Todo o procedimento que envolve a retirada do órgão do doador, até o transplante para o receptor é bastante complexo e tem um tempo máximo para poder ser realizado.
“Quando a pessoa é contatada e aceita o procedimento, o órgão tem um tempo máximo que pode ser retirado do doador até ser implantado no receptor. O rim é o que tem mais viabilidade. O ideal é que seja em torno de 24h, mas pode até 36h”.
Outros órgãos como fígado, coração e pulmão tem o tempo bem reduzido. O fígado precisa ser implantado entre 12h a 18h. Já o coração e o pulmão, o máximo é 6h após a retirada do corpo do doador.
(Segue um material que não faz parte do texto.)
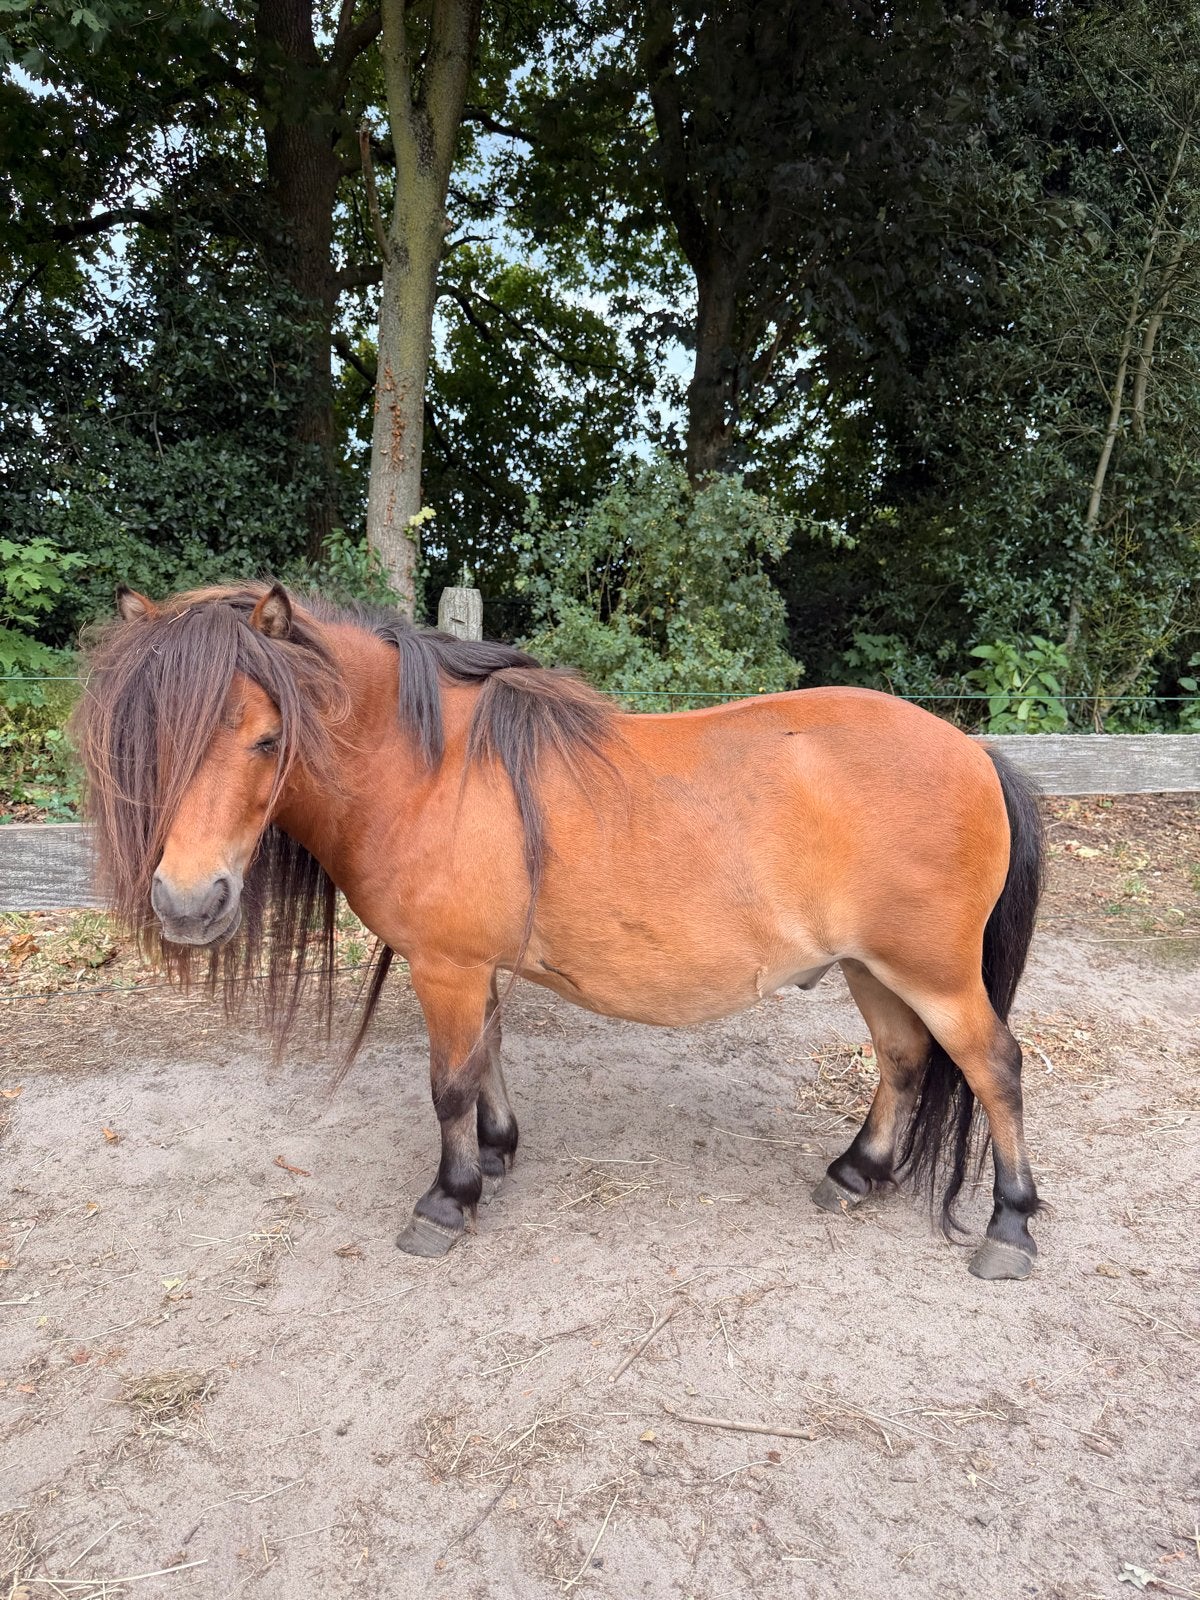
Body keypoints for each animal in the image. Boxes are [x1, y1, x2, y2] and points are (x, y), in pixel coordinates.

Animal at [75, 581, 1045, 1282]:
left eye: (269, 738)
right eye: (150, 740)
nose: (189, 903)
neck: (426, 773)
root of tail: (972, 750)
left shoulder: (446, 967)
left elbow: (450, 1085)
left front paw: (449, 1198)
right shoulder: (474, 967)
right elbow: (487, 1060)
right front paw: (498, 1155)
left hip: (934, 974)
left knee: (993, 1069)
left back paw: (1010, 1226)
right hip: (871, 968)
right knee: (905, 1063)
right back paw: (857, 1174)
A importância de avisar a família
Santa Catarina é o estado que mais realiza transplantes de órgãos no país. De acordo com o médico Rafael Lisboa de Souza, a média do estado é de mais de 40 doadores por milhão de população, número três vezes maior do que a média nacional, que é de 15 doadores por milhão de população. “Nos últimos 15 anos, Santa Catarina lidera a doação no Brasil”.
Apesar dos bons índices, o médico reforça a importância do diálogo. Manifestar a vontade de ser um doador de órgãos para a família é fundamental para contribuir com que esses índices sejam ainda melhores.
“A principal mensagem é que a pessoa converse com a família e informe o desejo de ser doador. Na hora que ocorre a morte, a família tem a liberdade de decidir se autoriza ou não a doação. Quando a pessoa informa que quer ser doador, em 100% dos casos a família respeita a vontade e doa os órgãos. Quando não ocorre a conversa, fica mais difícil, a família precisa decidir por conta. É uma conversa que pode salvar muitas vidas”.